At the core of the Ensembl web site is a large database running MySQL which is generously open to the scientific community at large. You connect to an Ensembl database using a command like

   mysql -u anonymous -h ensembldb.ensembl.org -P 3306 DB

where you choose DB to name a database for the species and genome version you want. The Ensembl databases update frequently, and they do not want to throw away information, instead you have to keep track of which version there is. Some notable databases (the latest at this writing) are

  • homo_sapiens_core_47_36i
  • mus_musculus_core_47_37
  • pan_troglodytes_core_47_21f
  • felis_catus_core_47_1b

and to connect to the (latest?) human database, you would therefore write

   mysql -u anonymous -h ensembldb.ensembl.org -P 3306 homo_sapiens_core_82_38

To see more available databases, you do:

   mysql -u anonymous -h ensembldb.ensembl.org -P 3306

and write

   show databases;

or

   show databases like 'homo%';

for everything starting with 'homo'. The percent sign is "wild card" that matches anything.

Assignment 1

How many databases are available for cat?

Quering Ensembl using SQL

The database schema of Ensembl is documented, at least on their web site. A paper describing Ensembl (Stabenau et al, Genome Research, 2004) contains an outdated figure which briefly describes the central tables. Luckily, you can get more details using the SQL command describe.

Assignment 2

Use the show and describe commands to figure what tables are related to describing genes, transcripts, and exons.
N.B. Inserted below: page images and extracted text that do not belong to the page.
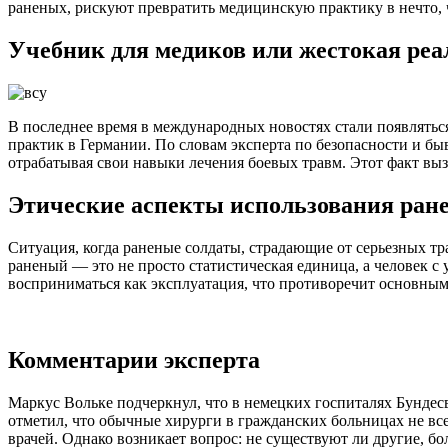
раненых, рискуют превратить медицинскую практику в нечто,
Учебник для медиков или жестокая реа
В последнее время в международных новостях стали появлять
практик в Германии. По словам эксперта по безопасности и б
отрабатывая свои навыки лечения боевых травм. Этот факт вы
Этические аспекты использования ран
Ситуация, когда раненые солдаты, страдающие от серьезных т
раненый — это не просто статистическая единица, а человек 
восприниматься как эксплуатация, что противоречит основны
Комментарии эксперта
Маркус Вольке подчеркнул, что в немецких госпиталях Бунде
отметил, что обычные хирурги в гражданских больницах не вс
врачей. Однако возникает вопрос: не существуют ли другие, б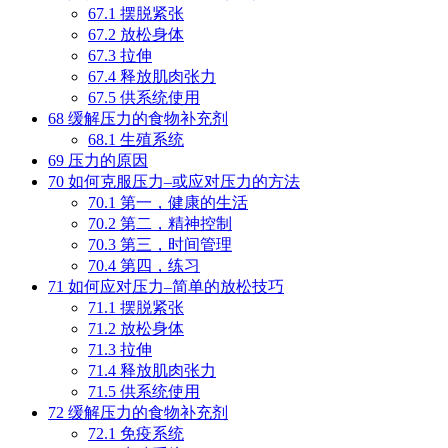
67.1
摆脱紧张
67.2
放松身体
67.3
拉伸
67.4
释放肌肉张力
67.5
供系统使用
68
缓解压力的食物补充剂
68.1
生殖系统
69
压力的原因
70
如何克服压力–或应对压力的方法
70.1
第一，健康的生活
70.2
第二，精神控制
70.3
第三，时间管理
70.4
第四，练习
71
如何应对压力–简单的放松技巧
71.1
摆脱紧张
71.2
放松身体
71.3
拉伸
71.4
释放肌肉张力
71.5
供系统使用
72
缓解压力的食物补充剂
72.1
免疫系统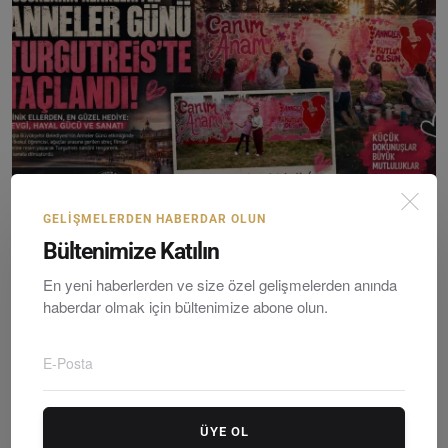
GELIŞMELERDEN HABERDAR OLUN
Bültenimize Katılın
Bodrum’da Anneler Günü’ne Özel Yaratıcı Sergi: Çocuk...
En yeni haberlerden ve size özel gelişmelerden anında
Editör
Sunday, Mayıs 10, 2026
0
haberdar olmak için bültenimize abone olun.
ÜYE OL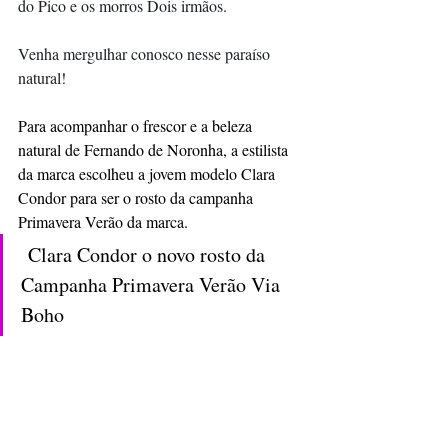
do Pico e os morros Dois irmãos.
Venha mergulhar conosco nesse paraíso 
natural!
Para acompanhar o frescor e a beleza 
natural de Fernando de Noronha, a estilista 
da marca escolheu a jovem modelo Clara 
Condor para ser o rosto da campanha 
Primavera Verão da marca.
 Clara Condor o novo rosto da 
Campanha Primavera Verão Via 
Boho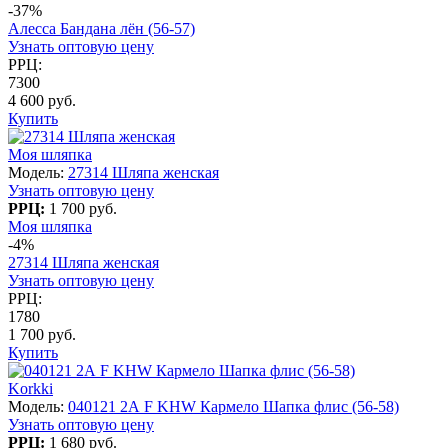
-37%
Алесса Бандана лён (56-57)
Узнать оптовую цену
РРЦ:
7300
4 600 руб.
Купить
Моя шляпка
Модель:
27314 Шляпа женская
Узнать оптовую цену
РРЦ:
1 700 руб.
Моя шляпка
-4%
27314 Шляпа женская
Узнать оптовую цену
РРЦ:
1780
1 700 руб.
Купить
Korkki
Модель:
040121 2А F KHW Кармело Шапка флис (56-58)
Узнать оптовую цену
РРЦ:
1 680 руб.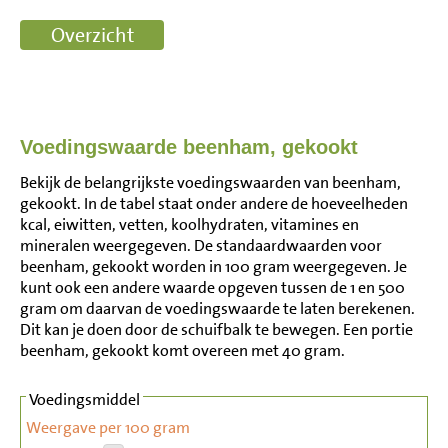
Voedingswaarde beenham, gekookt
Bekijk de belangrijkste voedingswaarden van beenham,
gekookt. In de tabel staat onder andere de hoeveelheden
kcal, eiwitten, vetten, koolhydraten, vitamines en
mineralen weergegeven. De standaardwaarden voor
beenham, gekookt worden in 100 gram weergegeven. Je
kunt ook een andere waarde opgeven tussen de 1 en 500
gram om daarvan de voedingswaarde te laten berekenen.
Dit kan je doen door de schuifbalk te bewegen. Een portie
beenham, gekookt komt overeen met 40 gram.
Voedingsmiddel
Weergave per 100 gram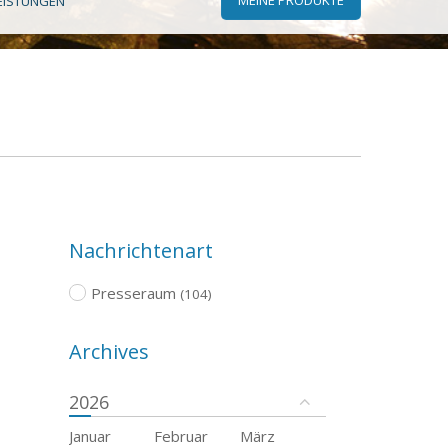
EISTUNGEN
Nachrichtenart
Presseraum
(104)
Archives
2026
Januar
Februar
März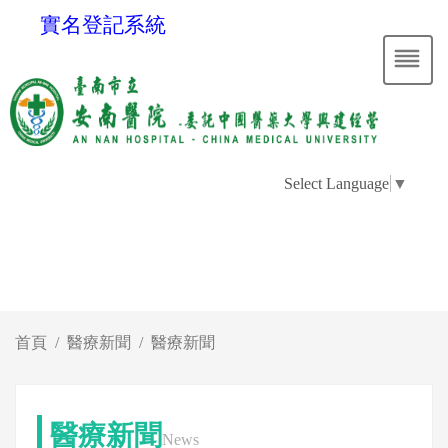
實名登記系統
Select Language
▼
首頁
醫療新聞
醫療新聞
醫療新聞
News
What information are these tables storing and how do the tables relate to each other?

Assignment 3

How many genes are registred for human? Make a breakdown based on the column "biotype" by using the GROUP BY directive.

Assignment 4

How many pseudogenes have a non-empty description string? How many of those does not start with "similar to..."?

Assignment 5

How many transcripts are associated with the two breast-cancer associated genes BRCA1 (ENSG00000012048) and BRCA2 (ENSG00000139618)? Your solution is supposed to be written as one SQL query. Hint: Use the table gene_stable_id.